Turning now to the drawings wherein the showings are for the purpose of illustrating an exemplary embodiment and not intended as a limitation, FIG. 3 illustrates a partial perspective view of an improved sheet rotator/translator mechanism in accordance with the present disclosure for accomplishing the sheet rotation and translation in a finisher transport module system.
A number of existing finishing transport module systems employ a media rotation and translation mechanism that utilizes two disc/idler pairs for re-registering conveyed sheets from center to side registration. However, the nip width between the disc and idler is thin relative to the diameter of the disk to avoid slippage, and the resulting high nip pressure has caused marking on coated media. In accordance with the present disclosure, the one thin disc has been replaced with multiple concentric thin discs that distribute nip pressure and spin at different rotational velocities to produce the same linear velocity at the nip and thereby reduce marking of coated media. As shown in FIGS. 3 and 4, a sheet rotator/translator mechanism 100 includes at least two discs that form a nip with an idler. They each have a small ridge or contact point thereon between the discs and idler, but as the number of contact points increase, the pressure at each is reduced. It is feasible that more than two discs could be used, if desired. For each disc added, a different radius of contact will be introduced. Therefore, the discs cannot spin at the same velocity or there will once again be a differential velocity issue for the linear motion of the media. To prevent adding more motors, the extra disc(s) are geared off the same drive motor to compensate for the varied radii.

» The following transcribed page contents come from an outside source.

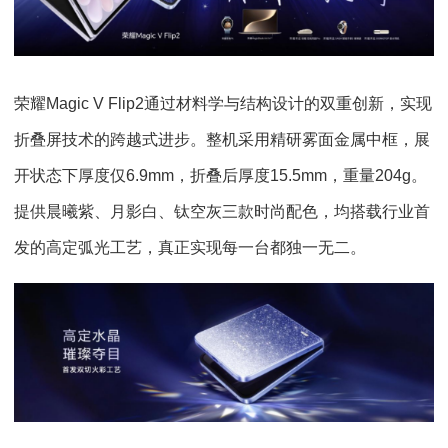
荣耀Magic V Flip2通过材料学与结构设计的双重创新，实现
折叠屏技术的跨越式进步。整机采用精研雾面金属中框，展
开状态下厚度仅6.9mm，折叠后厚度15.5mm，重量204g。
提供晨曦紫、月影白、钛空灰三款时尚配色，均搭载行业首
发的高定弧光工艺，真正实现每一台都独一无二。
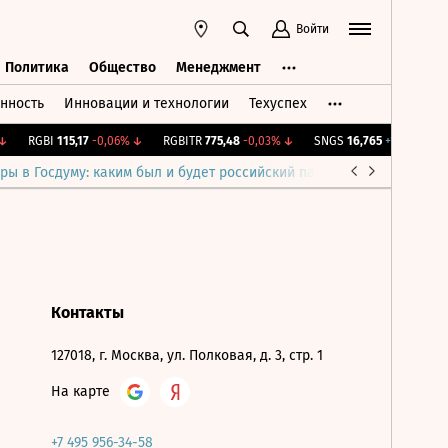
Войти
Политика
Общество
Менеджмент
нность
Инновации и технологии
Техуспех
ть
Политика
Общество
Менеджмент
RGBI
115,17
-0,06%
↓
RGBITR
775,48
-0,03%
↓
SNGS
16,765
+1,64%
↑
ры в Госдуму: каким был и будет российский парламент
Война н
Контакты
127018, г. Москва, ул. Полковая, д. 3, стр. 1
На карте
+7 495 956-34-58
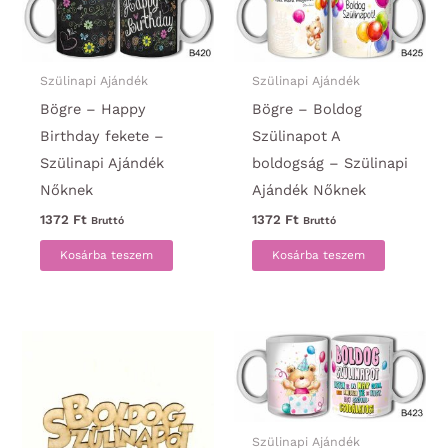
Szülinapi Ajándék
Szülinapi Ajándék
Bögre – Happy
Bögre – Boldog
Birthday fekete –
Szülinapot A
Szülinapi Ajándék
boldogság – Szülinapi
Nőknek
Ajándék Nőknek
1372
Ft
1372
Ft
Bruttó
Bruttó
Kosárba teszem
Kosárba teszem
Szülinapi Ajándék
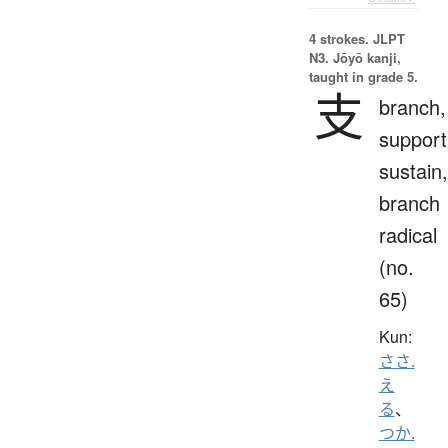
4 strokes.
JLPT
N3. Jōyō kanji,
taught in grade 5.
支
branch,
support
sustain,
branch
radical
(no.
65)
Kun:
ささ.
え
る
、
つか.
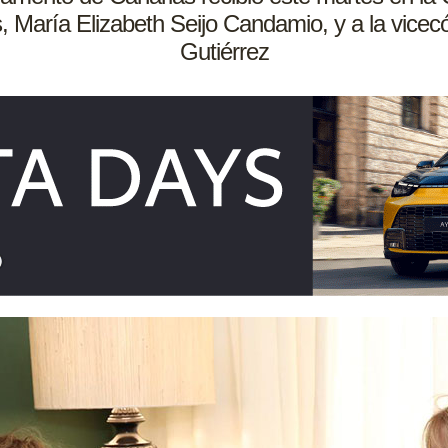
 María Elizabeth Seijo Candamio, y a la vice
Gutiérrez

That is, inner discs 105 and 101 supported in platform 110 are mounted to motor shafts 121 and 126 and drivingly connected to motors 120 and 125, respectively. Gear 130 is mounted directly to motor shaft 121 while gear 131 is mounted directly to motor shaft 126. Outer discs 106 and 102 are mounted to bearings and therefore spin freely about respective motor shafts 121 and 126. Outer discs 106 and 102 are also attached to the gears 132 and 133, respectively. Finally, external shafts 138 and 139 are attached to gears (134, 136) and (135, 137), respectively. As shown in FIG. 4, gears 130 and 131 through belts 140, 142, 144 and 146 drive external shafts 138 and 139 which in turn drives the gears (134, 136) and (135, 137) and outer discs 106 and 102. External shafts 138 and 139 allow for the necessary speed adjustments to take place, such that, each inner and outer disc set rotate at different velocities with matched linear velocities. Thus, when paper is fed through the nip, there will be no relative motion issues regardless of the motor velocity or the nip position yet the pressure at each contact point is reduced and marking is eliminated.
It should now be understood that an improved rotator/translator mechanism has been disclosed for use in a finishing transport module system that includes multiple thin discs which mate with an idler roll to distribute nip pressure and spin at different rotational velocities to produce the same linear velocity at the nip and thereby prevent marking of coated paper.
The claims, as originally presented and as they may be amended, encompass variations, alternatives, modifications, improvements, equivalents, and substantial equivalents of the embodiments and teachings disclosed herein, including those that are presently unforeseen or unappreciated, and that, for example, may arise from applicants/patentees and others. Unless specifically recited in a claim, steps or components of claims should not be implied or imported from the specification or any other claims as to any particular order, number, position, size, shape, angle, color, or material.